So it is clear that many common pagan practices
involving spiritual power are forbidden. God does not tolerate appeasing pagan
gods or spirits or seeking information, health, wealth or blessing from them.
His answer to the quest for these things is to relate to him and allow him
to take care of the opposing spirits and to provide the blessings we need.
What
such total condemnation says to today's "dual allegiance" Christians
is frightening. It is probable that the majority of Christians in nonwestern,
and many in western contexts, find so little
spiritual power in Christianity that they regularly seek help from nonChristian
power sources. In most of the world the kind of Christianity they have
received
has been strong on the intellectual and spiritual distinctives of western
evangelical Christianity but virtually powerless in areas such as healing,
deliverance, blessing and the other areas traditionally covered by pagan
shamans
and priests. So, failing to find these needs met within Christianity, the
Christians (including many pastors and other church leaders) have continued
to go to traditional power brokers.
────────────────────────────────────────
GIVEN PROBLEM A = Output the part of the records that opens with the line containing "sub-region: Cook County" and closes with the line containing "longitude: -83.9248" as a JSON list of strings, one string per line, with blank lines omitted. Leave the pictures out of the list.
────────────────────────────────────────
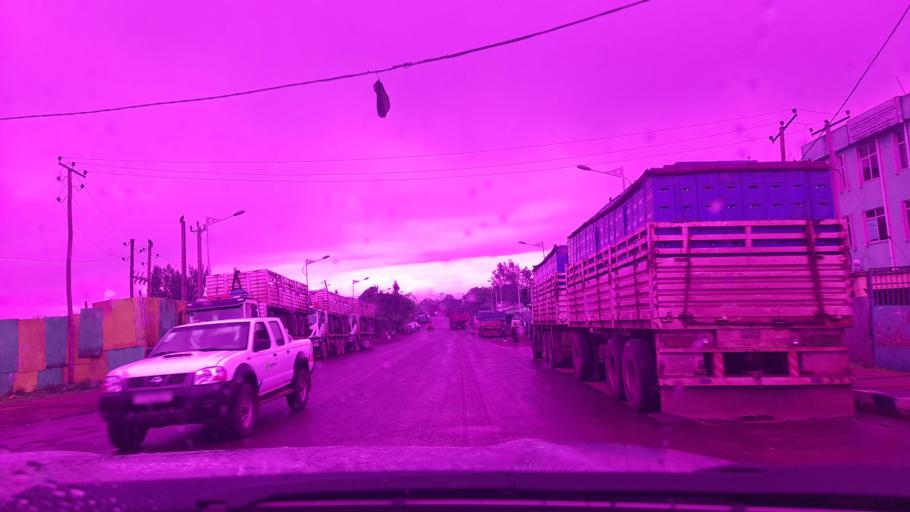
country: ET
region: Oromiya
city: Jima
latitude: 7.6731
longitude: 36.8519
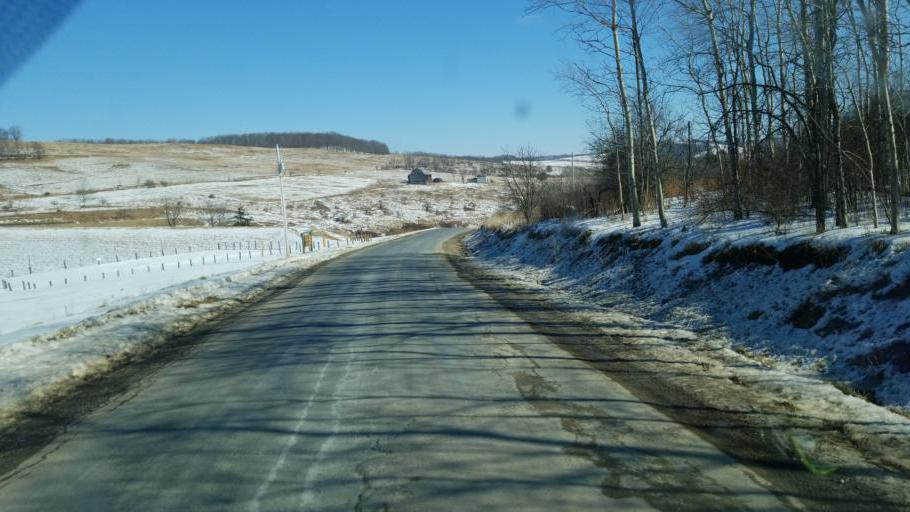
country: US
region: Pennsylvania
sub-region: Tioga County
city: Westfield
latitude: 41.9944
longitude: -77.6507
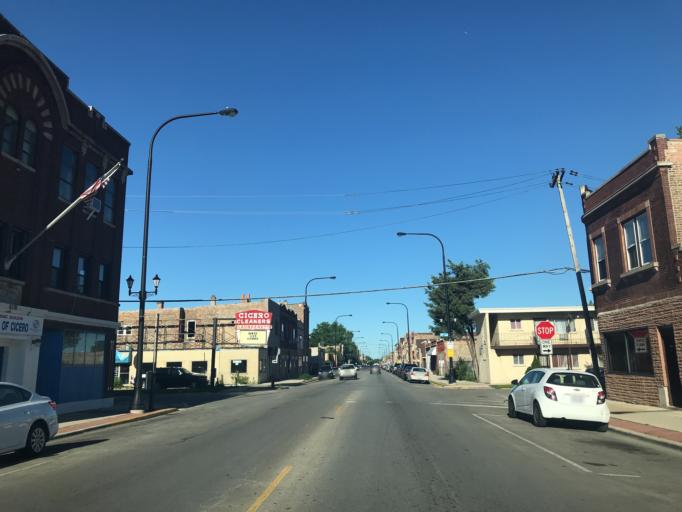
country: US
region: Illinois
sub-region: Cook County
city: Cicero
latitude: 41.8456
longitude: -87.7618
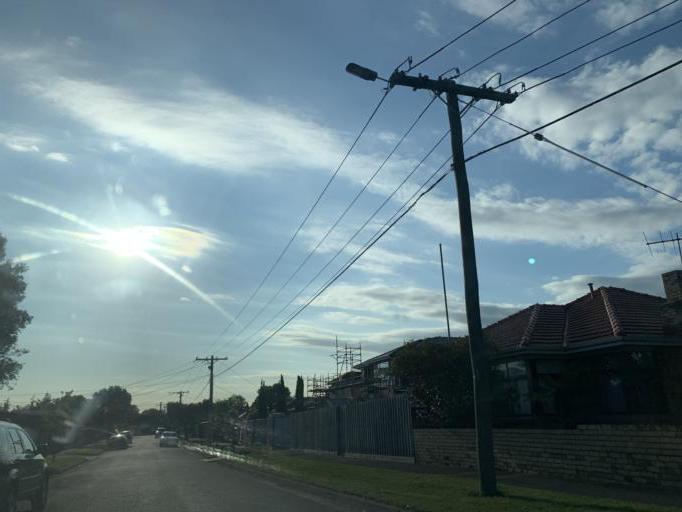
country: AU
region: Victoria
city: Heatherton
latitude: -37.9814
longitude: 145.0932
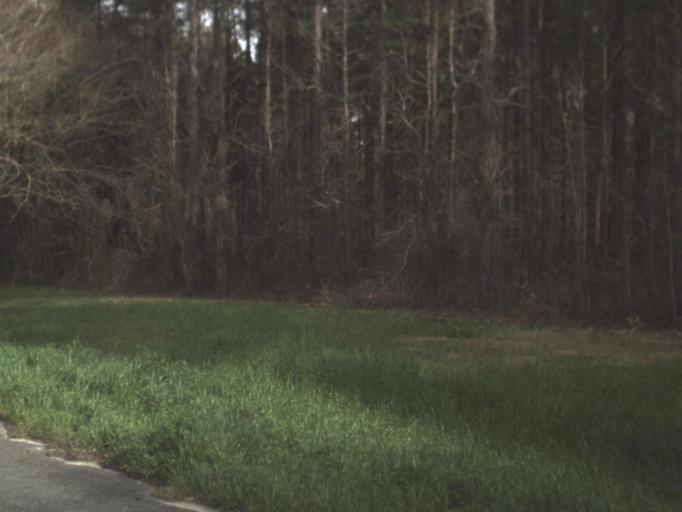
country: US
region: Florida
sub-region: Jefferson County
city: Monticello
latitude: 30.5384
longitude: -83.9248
────────────────────────────────────────
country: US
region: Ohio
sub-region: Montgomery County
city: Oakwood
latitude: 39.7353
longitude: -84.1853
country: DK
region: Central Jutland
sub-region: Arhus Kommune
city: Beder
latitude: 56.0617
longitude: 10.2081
────────────────────────────────────────
GIVEN PROBLEM B = Print the part of the passage on pagan practices that opens with the words "So it is clear" and closes with "blessing from them.", reproducing it word for word.

EXERCISE ANSWER A =
[
  "sub-region: Cook County",
  "city: Cicero",
  "latitude: 41.8456",
  "longitude: -87.7618",
  "country: AU",
  "region: Victoria",
  "city: Heatherton",
  "latitude: -37.9814",
  "longitude: 145.0932",
  "country: US",
  "region: Florida",
  "sub-region: Jefferson County",
  "city: Monticello",
  "latitude: 30.5384",
  "longitude: -83.9248"
]

EXERCISE ANSWER B =
So it is clear that many common pagan practices
involving spiritual power are forbidden. God does not tolerate appeasing pagan
gods or spirits or seeking information, health, wealth or blessing from them.